First, paste your signing secret into a protected field of a Custom Metadata Type
Open the webhook flow in flow builder: Webhook_Demo_Stripe
Add a Get Records step named Stripe_mdt to read the secret
Add a Streamscript step as the first element
Copy and paste the script below
Click Done

# Streamscript to verify the signature
$key = Base64-Encode {!Stripe_mdt}.Secret__c
$timestamp = $Webhook.requestHeaders.Stripe-Signature.substr(2, 12)
$hmac = Hex-Decode $Webhook.requestHeaders.Stripe-Signature.substr(16, 80)
$input = Base64-Encode `$timestamp.$Webhook.request`
if (!Crypto-Verify-Hmac 'hmacSHA256' $input $key $hmac) {throw $hmac}

# Streamscript to parse the incoming payload
$event = Json-Decode $Webhook.request

# Prepare a task
$Task = New-Task
$Task.Subject = $event.type
$Task.Description = Json-Encode $event.data.object
return $Task

Comments: first the script verifies the signature using protected fields of a Custom Metadata Type as a best practice. Then it converts the payload into a Task record. Using the fields of a record allows us to return several values at once from the script. We set the task's subject to the event type, so that a decision can be made in the next flow step.

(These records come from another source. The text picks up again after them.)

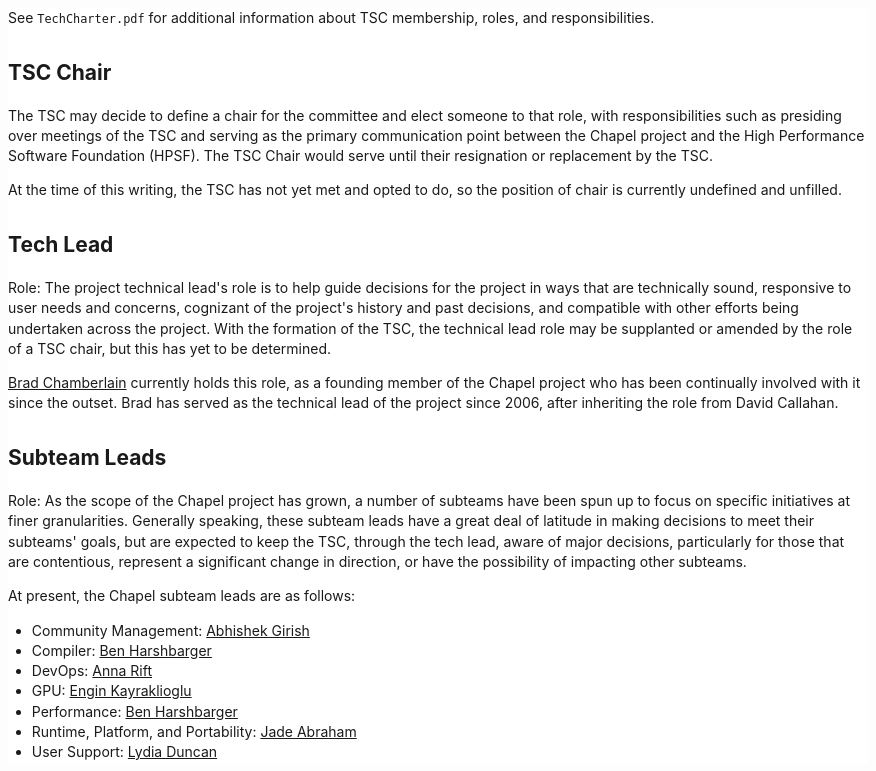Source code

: See `TechCharter.pdf` for additional information about TSC membership,
roles, and responsibilities.


TSC Chair
---------

The TSC may decide to define a chair for the committee and elect
someone to that role, with responsibilities such as presiding over
meetings of the TSC and serving as the primary communication point
between the Chapel project and the High Performance Software
Foundation (HPSF).  The TSC Chair would serve until their resignation
or replacement by the TSC.

At the time of this writing, the TSC has not yet met and opted to do,
so the position of chair is currently undefined and unfilled.


Tech Lead
---------

Role: The project technical lead's role is to help guide decisions for
the project in ways that are technically sound, responsive to user
needs and concerns, cognizant of the project's history and past
decisions, and compatible with other efforts being undertaken across
the project.  With the formation of the TSC, the technical lead role
may be supplanted or amended by the role of a TSC chair, but this has
yet to be determined.

[Brad Chamberlain](https://github.com/bradcray) currently holds this
role, as a founding member of the Chapel project who has been
continually involved with it since the outset.  Brad has served as the
technical lead of the project since 2006, after inheriting the role
from David Callahan.


Subteam Leads
-------------

Role: As the scope of the Chapel project has grown, a number of
subteams have been spun up to focus on specific initiatives at finer
granularities.  Generally speaking, these subteam leads have a great
deal of latitude in making decisions to meet their subteams' goals,
but are expected to keep the TSC, through the tech lead, aware of
major decisions, particularly for those that are contentious,
represent a significant change in direction, or have the possibility
of impacting other subteams.

At present, the Chapel subteam leads are as follows:

* Community Management: [Abhishek Girish](https://github.com/agirish)
* Compiler: [Ben Harshbarger](https://github.com/benharsh)
* DevOps: [Anna Rift](https://github.com/arifthpe)
* GPU: [Engin Kayraklioglu](https://github.com/e-kayrakli)
* Performance: [Ben Harshbarger](https://github.com/benharsh)
* Runtime, Platform, and Portability: [Jade Abraham](https://github.com/jabraham17)
* User Support: [Lydia Duncan](https://github.com/lydia-duncan)
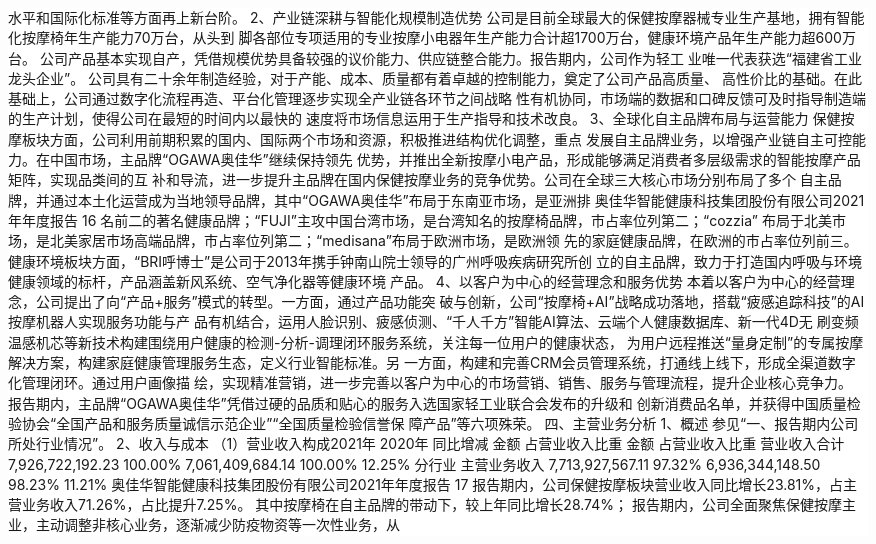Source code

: 水平和国际化标准等方面再上新台阶。
2、产业链深耕与智能化规模制造优势
公司是目前全球最大的保健按摩器械专业生产基地，拥有智能化按摩椅年生产能力70万台，从头到
脚各部位专项适用的专业按摩小电器年生产能力合计超1700万台，健康环境产品年生产能力超600万台。
公司产品基本实现自产，凭借规模优势具备较强的议价能力、供应链整合能力。报告期内，公司作为轻工
业唯一代表获选“福建省工业龙头企业”。
公司具有二十余年制造经验，对于产能、成本、质量都有着卓越的控制能力，奠定了公司产品高质量、
高性价比的基础。在此基础上，公司通过数字化流程再造、平台化管理逐步实现全产业链各环节之间战略
性有机协同，市场端的数据和口碑反馈可及时指导制造端的生产计划，使得公司在最短的时间内以最快的
速度将市场信息运用于生产指导和技术改良。
3、全球化自主品牌布局与运营能力
保健按摩板块方面，公司利用前期积累的国内、国际两个市场和资源，积极推进结构优化调整，重点
发展自主品牌业务，以增强产业链自主可控能力。在中国市场，主品牌“OGAWA奥佳华”继续保持领先
优势，并推出全新按摩小电产品，形成能够满足消费者多层级需求的智能按摩产品矩阵，实现品类间的互
补和导流，进一步提升主品牌在国内保健按摩业务的竞争优势。公司在全球三大核心市场分别布局了多个
自主品牌，并通过本土化运营成为当地领导品牌，其中“OGAWA奥佳华”布局于东南亚市场，是亚洲排
奥佳华智能健康科技集团股份有限公司2021年年度报告
16
名前二的著名健康品牌；“FUJI”主攻中国台湾市场，是台湾知名的按摩椅品牌，市占率位列第二；“cozzia”
布局于北美市场，是北美家居市场高端品牌，市占率位列第二；“medisana”布局于欧洲市场，是欧洲领
先的家庭健康品牌，在欧洲的市占率位列前三。
健康环境板块方面，“BRI呼博士”是公司于2013年携手钟南山院士领导的广州呼吸疾病研究所创
立的自主品牌，致力于打造国内呼吸与环境健康领域的标杆，产品涵盖新风系统、空气净化器等健康环境
产品。
4、以客户为中心的经营理念和服务优势
本着以客户为中心的经营理念，公司提出了向“产品+服务”模式的转型。一方面，通过产品功能突
破与创新，公司“按摩椅+AI”战略成功落地，搭载“疲感追踪科技”的AI按摩机器人实现服务功能与产
品有机结合，运用人脸识别、疲感侦测、“千人千方”智能AI算法、云端个人健康数据库、新一代4D无
刷变频温感机芯等新技术构建围绕用户健康的检测-分析-调理闭环服务系统，关注每一位用户的健康状态，
为用户远程推送“量身定制”的专属按摩解决方案，构建家庭健康管理服务生态，定义行业智能标准。另
一方面，构建和完善CRM会员管理系统，打通线上线下，形成全渠道数字化管理闭环。通过用户画像描
绘，实现精准营销，进一步完善以客户为中心的市场营销、销售、服务与管理流程，提升企业核心竞争力。
报告期内，主品牌“OGAWA奥佳华”凭借过硬的品质和贴心的服务入选国家轻工业联合会发布的升级和
创新消费品名单，并获得中国质量检验协会“全国产品和服务质量诚信示范企业”“全国质量检验信誉保
障产品”等六项殊荣。
四、主营业务分析
1、概述
参见“一、报告期内公司所处行业情况”。
2、收入与成本
（1）营业收入构成2021年
2020年
同比增减
金额
占营业收入比重
金额
占营业收入比重
营业收入合计
7,926,722,192.23
100.00%
7,061,409,684.14
100.00%
12.25%
分行业
主营业务收入
7,713,927,567.11
97.32%
6,936,344,148.50
98.23%
11.21%
奥佳华智能健康科技集团股份有限公司2021年年度报告
17
报告期内，公司保健按摩板块营业收入同比增长23.81%，占主营业务收入71.26%，占比提升7.25%。
其中按摩椅在自主品牌的带动下，较上年同比增长28.74%；
报告期内，公司全面聚焦保健按摩主业，主动调整非核心业务，逐渐减少防疫物资等一次性业务，从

Step 4 - Decide how to handle each event type

Click Add element > Logic > Decision
Create an outcome {!Webhook.record.Subject} equals customer.created
Create another outcome {!Webhook.record.Subject} equals customer.updated
Click Done

Insert a task record for each webhook request:

Click Add element > Data > Create Records
Set Create a Record from These Values to {!Webhook.record}
Click Done

Finally click the gearwheel to enable the Site Guest User to insert records safely. In Flow Properties > Advanced > How to Run the Flow: System Context With Sharing.

The saved record provides an audit trail. Use a scheduled flow to process the task records in the context of an integration user. The original webhook payload is stored in the Description field.

Click Save
Click Activate

The webhook is ready! Use the Resend button in Stripe to iterate and test.